Based on the totality of evidence reviewed, we propose a risk-adapted treatment algorithm for the integration of ASCT2 in the management of relapsed multiple myeloma (Figure 1).
Real-world bridging strategies increasingly rely on bispecific antibodies, yet ASCT2 remains relevant where access is limited or hematologic rescue is needed. Dhakal et al. reported that talquetamab bridging achieved a 71% response rate and enabled 89% of patients to proceed to BCMA CAR-T, with no grade ≥3 CRS and 2% grade 3 ICANS; post-CAR-T ORR remained 88% with a CR of 54% [29]. These findings support pharmacologic bridging to CAR-T in contemporary practice, although ASCT2 may still serve as a fixed-duration bridge in centers without ready access to bispecifics or when marrow reserve and cytopenias are limiting, as suggested by the hematopoietic recovery observed in cytopenic cohorts [13]. Practical recommendations from the European Myeloma Network favor CAR-T first when patients are eligible for both modalities, given concerns that prior bispecific exposure may reduce subsequent CAR-T efficacy [30].
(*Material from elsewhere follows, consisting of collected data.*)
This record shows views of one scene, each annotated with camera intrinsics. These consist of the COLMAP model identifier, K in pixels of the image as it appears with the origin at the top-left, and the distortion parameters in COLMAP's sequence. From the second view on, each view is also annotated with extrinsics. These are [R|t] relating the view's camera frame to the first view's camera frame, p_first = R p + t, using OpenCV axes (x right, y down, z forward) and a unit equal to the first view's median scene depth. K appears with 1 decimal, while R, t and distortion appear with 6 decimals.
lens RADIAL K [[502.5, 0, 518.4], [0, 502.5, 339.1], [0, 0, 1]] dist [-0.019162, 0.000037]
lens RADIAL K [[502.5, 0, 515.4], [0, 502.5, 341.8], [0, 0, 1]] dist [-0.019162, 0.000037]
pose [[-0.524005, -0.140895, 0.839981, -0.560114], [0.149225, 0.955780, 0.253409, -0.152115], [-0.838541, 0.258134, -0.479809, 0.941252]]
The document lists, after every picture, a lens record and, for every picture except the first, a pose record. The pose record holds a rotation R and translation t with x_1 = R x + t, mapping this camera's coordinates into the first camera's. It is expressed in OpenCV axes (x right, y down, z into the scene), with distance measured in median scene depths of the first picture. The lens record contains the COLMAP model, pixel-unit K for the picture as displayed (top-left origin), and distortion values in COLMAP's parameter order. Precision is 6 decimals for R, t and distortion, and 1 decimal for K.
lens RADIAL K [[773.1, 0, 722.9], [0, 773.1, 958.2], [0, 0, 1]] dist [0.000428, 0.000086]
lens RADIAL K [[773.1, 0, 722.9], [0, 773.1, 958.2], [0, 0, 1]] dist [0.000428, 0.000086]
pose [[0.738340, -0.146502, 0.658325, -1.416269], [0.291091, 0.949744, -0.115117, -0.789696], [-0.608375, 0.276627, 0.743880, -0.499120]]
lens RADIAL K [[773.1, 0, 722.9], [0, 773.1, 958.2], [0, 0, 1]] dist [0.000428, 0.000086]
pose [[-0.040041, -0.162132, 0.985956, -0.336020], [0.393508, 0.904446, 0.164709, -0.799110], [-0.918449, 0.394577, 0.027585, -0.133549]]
Overall, contemporary evidence supports ASCT2/salvage auto-HCT as a risk-adapted option for selected patients in the modern era. The most consistent signals favoring benefit include a prolonged remission after ASCT1 (generally ≥18–24 months), chemosensitive relapse with meaningful response to re-induction, and achievement of deep response following ASCT2. In parallel, the expanding efficacy of CAR-T cells and bispecific antibodies along with sequencing guidance that prioritizes CAR-T when feasible will continue to narrow ASCT2 toward clearly defined niches: consolidation for late relapse, resource-efficient fixed-duration therapy when cellular immunotherapy access is constrained, and a benchmark comparator in real-world effectiveness and cost–utility analyses.

5. Conclusions
ASCT2 remains a safe and effective option for selected patients with RRMM in the contemporary treatment era. Clinical benefit is most pronounced in patients with chemosensitive relapse and a prolonged interval after ASCT1, particularly when ASCT2 is followed by maintenance therapy. In the context of expanding immunotherapeutic strategies, ASCT2 should be applied in a risk-adapted manner as consolidation or bridging therapy rather than routine salvage for all relapsed patients.
However, there is a notable lack of research on salvage ASCT combined with newer drug combinations such as re-induction therapy. Furthermore, the heterogeneity of patient characteristics across the available studies makes direct comparisons challenging. There are few prospective studies, and, most importantly, no prospective randomized trials comparing salvage ASCT with modern immunotherapies, which represents a critical knowledge gap.